Still having problems -- "greatness", self-comparison, etc.
August 17, 2013 4:36 PM Subscribe
I initially felt better after last week’s question, but everything came back... I think the answers last week (which were very helpful, by the way) helped me resolve specific career questions, but not the underlying emotional issues. I’ll try to explain it better this time.
posted by myitkyina to Human Relations (22 answers total) 15 users marked this as a favorite
I’m not worried so much about fame as it is about “greatness”. That is, I want my achievement/contribution to be “great”, and I’m more concerned with recognition in intellectual circles than among the general public. I spend most of my time reading biographies of people like this -- Bertrand Russell, Karl Popper, Elon Musk, Ludwig Wittgenstein, Max Planck, etc. -- and thinking, “I’m about where they were at this age, right? I’m on track” or “My IQ is roughly in their range, isn’t it?” or “It looks like I don’t have to really differentiate myself until university, right?” but then not being entirely convinced. I worry that I’m too late -- that, by this point, I should have won ISEF or something like that, or that I should at least be more focused -- and/or that I will turn out to simply not be innately intelligent enough.
I thought that one possible solution would be to figure out what I’m “passionate” about and to just do that. But I don’t really have any “passions”... I want to learn about math/logic/science/technology/etc., but I haven’t been “fascinated by mathematics from an early age”, and there’s no emotional component to my interest. So, I feel like I’m not being “authentic” -- that I’m guiding my interests based on my need for “greatness” -- and that therefore I am setting myself up for failure and that I will not enjoy a career in math/science/etc. enough to make important contributions to it. I feel like all of those who have achieved “greatness” (e.g. the people listed above) didn’t care about it or seek it out but simply did what they genuinely enjoyed. I think that maybe this is just a personality thing, and that my emotions aren’t as strong as those of other people (I’ve dealt with this before). I also think that I probably have control over my own “passions”, but I can’t convince myself of it.

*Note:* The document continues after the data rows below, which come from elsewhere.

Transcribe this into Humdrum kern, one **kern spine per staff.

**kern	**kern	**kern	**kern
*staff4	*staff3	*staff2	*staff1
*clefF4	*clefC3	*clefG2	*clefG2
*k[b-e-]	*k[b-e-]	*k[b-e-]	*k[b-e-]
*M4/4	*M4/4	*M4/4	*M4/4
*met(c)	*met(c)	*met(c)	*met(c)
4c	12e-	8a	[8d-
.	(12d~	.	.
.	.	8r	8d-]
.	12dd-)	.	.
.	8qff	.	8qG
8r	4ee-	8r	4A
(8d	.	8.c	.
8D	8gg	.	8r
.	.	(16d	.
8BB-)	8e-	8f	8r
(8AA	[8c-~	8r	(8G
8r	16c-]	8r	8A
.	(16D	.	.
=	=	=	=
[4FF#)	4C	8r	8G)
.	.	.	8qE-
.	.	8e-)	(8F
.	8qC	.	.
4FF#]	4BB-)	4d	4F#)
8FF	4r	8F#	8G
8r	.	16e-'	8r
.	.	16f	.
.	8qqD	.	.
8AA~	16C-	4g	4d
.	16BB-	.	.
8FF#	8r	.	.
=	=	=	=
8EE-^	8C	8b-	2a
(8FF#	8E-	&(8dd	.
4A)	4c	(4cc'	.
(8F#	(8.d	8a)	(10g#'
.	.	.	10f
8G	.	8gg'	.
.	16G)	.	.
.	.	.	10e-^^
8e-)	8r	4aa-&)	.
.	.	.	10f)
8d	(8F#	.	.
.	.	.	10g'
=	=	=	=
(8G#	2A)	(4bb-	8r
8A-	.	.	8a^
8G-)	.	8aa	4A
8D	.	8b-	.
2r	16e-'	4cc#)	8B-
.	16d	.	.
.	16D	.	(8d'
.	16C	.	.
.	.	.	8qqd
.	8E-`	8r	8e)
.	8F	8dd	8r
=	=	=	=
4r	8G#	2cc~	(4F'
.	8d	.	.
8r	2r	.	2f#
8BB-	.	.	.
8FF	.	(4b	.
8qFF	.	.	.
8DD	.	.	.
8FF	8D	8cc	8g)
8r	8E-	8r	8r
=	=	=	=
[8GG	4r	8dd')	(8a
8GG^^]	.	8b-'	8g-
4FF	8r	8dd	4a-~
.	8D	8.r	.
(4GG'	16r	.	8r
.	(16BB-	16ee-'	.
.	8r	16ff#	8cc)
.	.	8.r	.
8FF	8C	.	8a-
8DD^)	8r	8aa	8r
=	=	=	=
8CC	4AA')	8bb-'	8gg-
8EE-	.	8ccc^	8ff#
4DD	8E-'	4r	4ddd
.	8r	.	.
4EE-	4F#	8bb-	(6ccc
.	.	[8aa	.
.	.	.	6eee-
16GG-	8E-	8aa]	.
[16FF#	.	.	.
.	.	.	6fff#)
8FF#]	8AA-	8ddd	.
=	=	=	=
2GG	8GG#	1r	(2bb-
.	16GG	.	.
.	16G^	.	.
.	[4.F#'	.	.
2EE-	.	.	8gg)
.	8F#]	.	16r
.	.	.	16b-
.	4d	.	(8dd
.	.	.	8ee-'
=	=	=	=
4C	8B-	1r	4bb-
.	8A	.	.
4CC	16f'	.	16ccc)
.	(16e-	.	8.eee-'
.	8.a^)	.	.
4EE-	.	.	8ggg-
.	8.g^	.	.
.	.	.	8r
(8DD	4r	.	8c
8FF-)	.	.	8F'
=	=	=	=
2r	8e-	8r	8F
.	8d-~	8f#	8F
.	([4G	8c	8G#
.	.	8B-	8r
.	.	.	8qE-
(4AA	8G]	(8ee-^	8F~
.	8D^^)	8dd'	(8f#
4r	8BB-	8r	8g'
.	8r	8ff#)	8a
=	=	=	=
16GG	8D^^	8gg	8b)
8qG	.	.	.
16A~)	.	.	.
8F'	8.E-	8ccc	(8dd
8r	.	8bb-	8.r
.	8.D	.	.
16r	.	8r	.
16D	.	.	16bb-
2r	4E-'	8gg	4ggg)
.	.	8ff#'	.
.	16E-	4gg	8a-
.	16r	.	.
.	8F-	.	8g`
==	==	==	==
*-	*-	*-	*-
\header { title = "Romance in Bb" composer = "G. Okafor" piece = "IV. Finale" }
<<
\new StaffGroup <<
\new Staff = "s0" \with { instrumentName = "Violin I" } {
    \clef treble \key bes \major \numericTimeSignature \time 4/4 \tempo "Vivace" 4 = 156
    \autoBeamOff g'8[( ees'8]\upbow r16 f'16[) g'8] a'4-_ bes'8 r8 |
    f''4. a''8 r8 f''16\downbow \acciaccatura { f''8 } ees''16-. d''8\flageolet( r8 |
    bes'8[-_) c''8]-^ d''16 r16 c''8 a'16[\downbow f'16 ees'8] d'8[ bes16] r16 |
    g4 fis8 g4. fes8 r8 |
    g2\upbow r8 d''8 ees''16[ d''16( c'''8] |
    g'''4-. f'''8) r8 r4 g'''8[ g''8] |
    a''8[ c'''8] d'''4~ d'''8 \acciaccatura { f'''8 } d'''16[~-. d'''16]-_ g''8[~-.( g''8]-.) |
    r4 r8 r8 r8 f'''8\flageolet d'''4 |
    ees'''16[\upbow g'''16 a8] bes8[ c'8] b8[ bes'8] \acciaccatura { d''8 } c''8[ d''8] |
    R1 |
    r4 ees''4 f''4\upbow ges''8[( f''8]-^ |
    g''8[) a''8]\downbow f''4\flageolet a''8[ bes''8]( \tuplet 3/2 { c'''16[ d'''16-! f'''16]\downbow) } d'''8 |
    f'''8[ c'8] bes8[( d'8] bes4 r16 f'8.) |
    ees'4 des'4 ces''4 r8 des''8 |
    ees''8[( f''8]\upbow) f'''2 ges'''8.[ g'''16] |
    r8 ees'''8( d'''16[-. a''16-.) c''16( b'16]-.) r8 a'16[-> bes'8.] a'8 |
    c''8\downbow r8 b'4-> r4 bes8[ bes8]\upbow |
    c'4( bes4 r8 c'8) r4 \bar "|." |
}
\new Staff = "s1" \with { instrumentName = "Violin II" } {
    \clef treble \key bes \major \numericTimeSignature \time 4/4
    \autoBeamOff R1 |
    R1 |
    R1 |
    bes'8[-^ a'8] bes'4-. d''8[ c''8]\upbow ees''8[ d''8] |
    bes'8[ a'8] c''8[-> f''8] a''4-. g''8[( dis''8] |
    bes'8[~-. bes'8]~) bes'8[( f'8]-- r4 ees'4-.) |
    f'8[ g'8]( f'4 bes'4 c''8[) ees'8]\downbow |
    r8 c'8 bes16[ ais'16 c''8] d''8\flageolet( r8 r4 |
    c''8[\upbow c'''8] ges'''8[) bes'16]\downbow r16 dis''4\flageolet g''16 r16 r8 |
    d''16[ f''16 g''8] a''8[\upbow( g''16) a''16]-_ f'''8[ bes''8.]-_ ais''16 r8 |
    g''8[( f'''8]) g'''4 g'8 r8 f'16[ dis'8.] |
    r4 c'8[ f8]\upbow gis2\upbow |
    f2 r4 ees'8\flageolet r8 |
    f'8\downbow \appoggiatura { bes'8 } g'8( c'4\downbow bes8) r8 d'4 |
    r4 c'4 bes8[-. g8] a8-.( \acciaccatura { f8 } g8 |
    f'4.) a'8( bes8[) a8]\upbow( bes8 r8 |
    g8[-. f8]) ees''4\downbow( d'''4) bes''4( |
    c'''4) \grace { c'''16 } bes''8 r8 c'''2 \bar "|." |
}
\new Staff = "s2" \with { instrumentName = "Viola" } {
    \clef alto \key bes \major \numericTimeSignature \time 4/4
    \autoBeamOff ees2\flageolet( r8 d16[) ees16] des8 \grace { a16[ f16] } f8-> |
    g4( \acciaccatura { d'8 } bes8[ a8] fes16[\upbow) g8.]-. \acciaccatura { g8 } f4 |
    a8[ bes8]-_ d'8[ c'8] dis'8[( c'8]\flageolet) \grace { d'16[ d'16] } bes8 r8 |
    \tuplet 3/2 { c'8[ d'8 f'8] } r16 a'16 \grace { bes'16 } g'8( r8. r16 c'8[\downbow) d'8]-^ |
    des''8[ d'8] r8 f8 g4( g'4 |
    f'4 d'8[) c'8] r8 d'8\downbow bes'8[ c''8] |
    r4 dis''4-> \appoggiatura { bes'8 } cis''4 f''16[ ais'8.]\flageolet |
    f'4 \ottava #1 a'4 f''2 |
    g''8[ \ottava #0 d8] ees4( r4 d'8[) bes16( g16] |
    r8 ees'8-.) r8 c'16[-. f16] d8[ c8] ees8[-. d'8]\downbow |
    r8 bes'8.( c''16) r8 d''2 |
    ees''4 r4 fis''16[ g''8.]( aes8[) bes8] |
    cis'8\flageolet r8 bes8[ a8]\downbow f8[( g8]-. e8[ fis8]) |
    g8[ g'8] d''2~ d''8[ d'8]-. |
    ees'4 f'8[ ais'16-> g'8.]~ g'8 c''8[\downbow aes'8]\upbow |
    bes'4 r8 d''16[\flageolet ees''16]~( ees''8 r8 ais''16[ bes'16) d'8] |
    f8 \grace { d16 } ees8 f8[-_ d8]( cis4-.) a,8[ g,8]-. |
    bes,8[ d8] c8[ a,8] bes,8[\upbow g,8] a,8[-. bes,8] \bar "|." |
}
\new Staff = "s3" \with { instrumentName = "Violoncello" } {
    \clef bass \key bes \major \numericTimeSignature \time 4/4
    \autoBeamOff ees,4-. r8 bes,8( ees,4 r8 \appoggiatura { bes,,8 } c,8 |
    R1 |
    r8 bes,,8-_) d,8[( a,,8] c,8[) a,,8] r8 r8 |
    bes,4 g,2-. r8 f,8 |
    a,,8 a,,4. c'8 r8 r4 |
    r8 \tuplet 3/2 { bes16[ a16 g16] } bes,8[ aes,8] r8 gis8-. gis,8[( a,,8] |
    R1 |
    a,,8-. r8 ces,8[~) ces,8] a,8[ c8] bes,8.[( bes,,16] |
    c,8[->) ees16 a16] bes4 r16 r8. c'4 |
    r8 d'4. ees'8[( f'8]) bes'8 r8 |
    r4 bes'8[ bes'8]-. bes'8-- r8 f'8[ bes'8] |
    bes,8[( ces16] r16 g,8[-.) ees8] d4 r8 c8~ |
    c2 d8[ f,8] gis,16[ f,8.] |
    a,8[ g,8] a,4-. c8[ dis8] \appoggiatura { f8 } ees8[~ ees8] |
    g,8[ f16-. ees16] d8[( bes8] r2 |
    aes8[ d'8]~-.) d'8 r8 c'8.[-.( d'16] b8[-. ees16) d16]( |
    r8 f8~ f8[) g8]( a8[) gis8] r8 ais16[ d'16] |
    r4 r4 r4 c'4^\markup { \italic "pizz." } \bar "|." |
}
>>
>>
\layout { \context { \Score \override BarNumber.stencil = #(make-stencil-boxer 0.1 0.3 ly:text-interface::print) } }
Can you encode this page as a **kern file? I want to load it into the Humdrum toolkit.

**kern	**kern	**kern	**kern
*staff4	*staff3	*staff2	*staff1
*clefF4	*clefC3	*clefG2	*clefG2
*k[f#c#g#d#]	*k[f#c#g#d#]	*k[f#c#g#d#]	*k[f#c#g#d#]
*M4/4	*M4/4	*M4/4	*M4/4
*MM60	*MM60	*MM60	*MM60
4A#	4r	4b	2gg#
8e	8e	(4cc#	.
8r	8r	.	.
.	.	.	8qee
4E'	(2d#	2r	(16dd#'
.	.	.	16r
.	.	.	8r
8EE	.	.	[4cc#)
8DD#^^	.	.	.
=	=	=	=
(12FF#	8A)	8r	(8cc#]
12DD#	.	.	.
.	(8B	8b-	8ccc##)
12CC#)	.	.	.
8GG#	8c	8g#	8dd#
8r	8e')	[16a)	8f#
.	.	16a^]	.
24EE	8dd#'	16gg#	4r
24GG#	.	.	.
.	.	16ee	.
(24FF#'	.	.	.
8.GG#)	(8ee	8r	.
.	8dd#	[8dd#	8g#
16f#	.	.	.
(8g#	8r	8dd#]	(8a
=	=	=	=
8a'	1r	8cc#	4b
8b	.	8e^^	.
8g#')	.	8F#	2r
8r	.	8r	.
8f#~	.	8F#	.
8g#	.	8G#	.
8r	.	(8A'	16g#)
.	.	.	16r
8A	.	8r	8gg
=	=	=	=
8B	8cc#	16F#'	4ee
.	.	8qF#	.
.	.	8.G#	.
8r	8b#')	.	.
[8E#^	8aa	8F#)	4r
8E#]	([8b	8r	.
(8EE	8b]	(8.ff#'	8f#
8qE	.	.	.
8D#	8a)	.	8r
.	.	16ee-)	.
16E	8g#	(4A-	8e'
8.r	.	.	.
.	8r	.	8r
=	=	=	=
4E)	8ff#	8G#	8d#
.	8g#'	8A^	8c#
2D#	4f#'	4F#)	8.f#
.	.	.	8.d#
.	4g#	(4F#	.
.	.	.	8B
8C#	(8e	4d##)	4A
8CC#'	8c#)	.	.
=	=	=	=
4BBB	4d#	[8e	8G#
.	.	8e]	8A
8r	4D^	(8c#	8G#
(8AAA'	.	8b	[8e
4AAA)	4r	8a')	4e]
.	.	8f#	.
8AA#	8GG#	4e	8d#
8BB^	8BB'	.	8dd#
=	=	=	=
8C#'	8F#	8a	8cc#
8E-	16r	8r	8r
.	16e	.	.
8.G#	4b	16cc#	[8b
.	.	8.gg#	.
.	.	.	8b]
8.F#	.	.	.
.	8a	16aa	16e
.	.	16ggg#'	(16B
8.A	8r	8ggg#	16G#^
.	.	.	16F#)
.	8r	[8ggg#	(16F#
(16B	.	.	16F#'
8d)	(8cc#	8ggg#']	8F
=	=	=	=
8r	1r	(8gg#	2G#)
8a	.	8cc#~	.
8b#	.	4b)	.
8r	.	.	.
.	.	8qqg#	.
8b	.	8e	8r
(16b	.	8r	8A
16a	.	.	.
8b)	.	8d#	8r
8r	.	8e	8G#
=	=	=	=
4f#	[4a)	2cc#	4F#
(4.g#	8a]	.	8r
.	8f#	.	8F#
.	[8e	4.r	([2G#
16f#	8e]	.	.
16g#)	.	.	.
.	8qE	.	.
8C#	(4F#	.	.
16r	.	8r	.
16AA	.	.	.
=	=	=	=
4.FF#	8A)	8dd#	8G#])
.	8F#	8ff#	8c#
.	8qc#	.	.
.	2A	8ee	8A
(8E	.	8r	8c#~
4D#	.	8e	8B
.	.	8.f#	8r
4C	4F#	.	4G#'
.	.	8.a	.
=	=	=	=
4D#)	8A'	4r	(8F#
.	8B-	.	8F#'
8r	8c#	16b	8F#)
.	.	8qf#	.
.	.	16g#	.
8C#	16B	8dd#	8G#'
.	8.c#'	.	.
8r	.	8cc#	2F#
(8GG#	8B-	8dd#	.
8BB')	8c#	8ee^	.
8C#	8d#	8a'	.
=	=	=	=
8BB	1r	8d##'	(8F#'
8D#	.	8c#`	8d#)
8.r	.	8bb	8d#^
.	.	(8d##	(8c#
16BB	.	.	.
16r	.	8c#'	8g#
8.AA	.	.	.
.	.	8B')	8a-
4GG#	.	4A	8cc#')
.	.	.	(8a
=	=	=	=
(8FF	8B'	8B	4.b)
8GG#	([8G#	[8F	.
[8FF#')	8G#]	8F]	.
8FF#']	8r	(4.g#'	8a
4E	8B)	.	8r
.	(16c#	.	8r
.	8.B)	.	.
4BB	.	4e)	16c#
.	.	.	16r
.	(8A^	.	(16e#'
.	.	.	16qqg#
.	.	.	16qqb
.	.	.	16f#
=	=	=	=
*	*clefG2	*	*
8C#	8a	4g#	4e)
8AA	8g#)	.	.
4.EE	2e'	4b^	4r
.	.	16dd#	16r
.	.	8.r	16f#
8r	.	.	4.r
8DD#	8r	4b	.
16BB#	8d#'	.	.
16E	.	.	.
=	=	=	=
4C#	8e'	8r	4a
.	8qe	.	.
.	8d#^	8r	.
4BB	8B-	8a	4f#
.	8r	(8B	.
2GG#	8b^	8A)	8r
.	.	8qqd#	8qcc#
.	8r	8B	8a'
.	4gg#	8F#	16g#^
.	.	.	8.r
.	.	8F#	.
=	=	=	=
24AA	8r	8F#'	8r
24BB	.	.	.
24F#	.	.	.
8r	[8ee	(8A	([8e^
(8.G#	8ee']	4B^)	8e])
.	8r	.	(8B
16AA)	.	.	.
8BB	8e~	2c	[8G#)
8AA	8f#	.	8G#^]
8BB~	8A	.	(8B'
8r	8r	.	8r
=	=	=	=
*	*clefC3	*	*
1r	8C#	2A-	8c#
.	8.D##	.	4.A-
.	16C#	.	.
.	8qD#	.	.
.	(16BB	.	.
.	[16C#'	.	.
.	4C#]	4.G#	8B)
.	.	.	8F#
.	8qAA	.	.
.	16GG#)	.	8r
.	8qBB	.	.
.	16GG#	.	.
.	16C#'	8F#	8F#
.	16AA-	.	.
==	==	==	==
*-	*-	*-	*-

This is making it difficult for me to concentrate. For example, I have started reading a few articles in Nature every day, researching things that I’m not familiar with, etc. Sometime in the middle, I’m usually interrupted by thoughts of science competitions, and I start trying to determine whether this might make a good project. Then I feel like I’m forcing it -- I feel guilty that I can’t just learn about science without immediately trying to leverage it -- and I feel guilty that I don't already know what it is that I'm looking up. Or, I come across the name of a famous scientist, and I impulsively look up their biography/Wikipedia page and compare myself. The same thing goes for dabbling in code -- I usually stop because I spend the whole time coming up with startup ideas, realizing that none of them are good and that I wouldn't be able to build them anyway because of my lack of coding knowledge, and then feeling like the whole thing is artificial.
So I’m stuck in the position of desperately wanting to be a “great intellectual”, and feeling guilty about it, without even knowing what I want to actually do with my life. I don’t want to have to deal with this pressure anymore, and I definitely don’t want to think about it every waking minute like I do now. I know that several comments noted that I am self-absorbed... I don’t know how to fix this, though. I have one close friend who is leaving for college in a couple of weeks. Also, I’ve always been kind of self-absorbed, except spending most of my time in my head never used to make me feel so awful. The loss of concentration and resulting guilt and time-wasting is the last straw... I am ready to burst into tears out of frustration.
Again, thank you all for your comments last time. They were very helpful.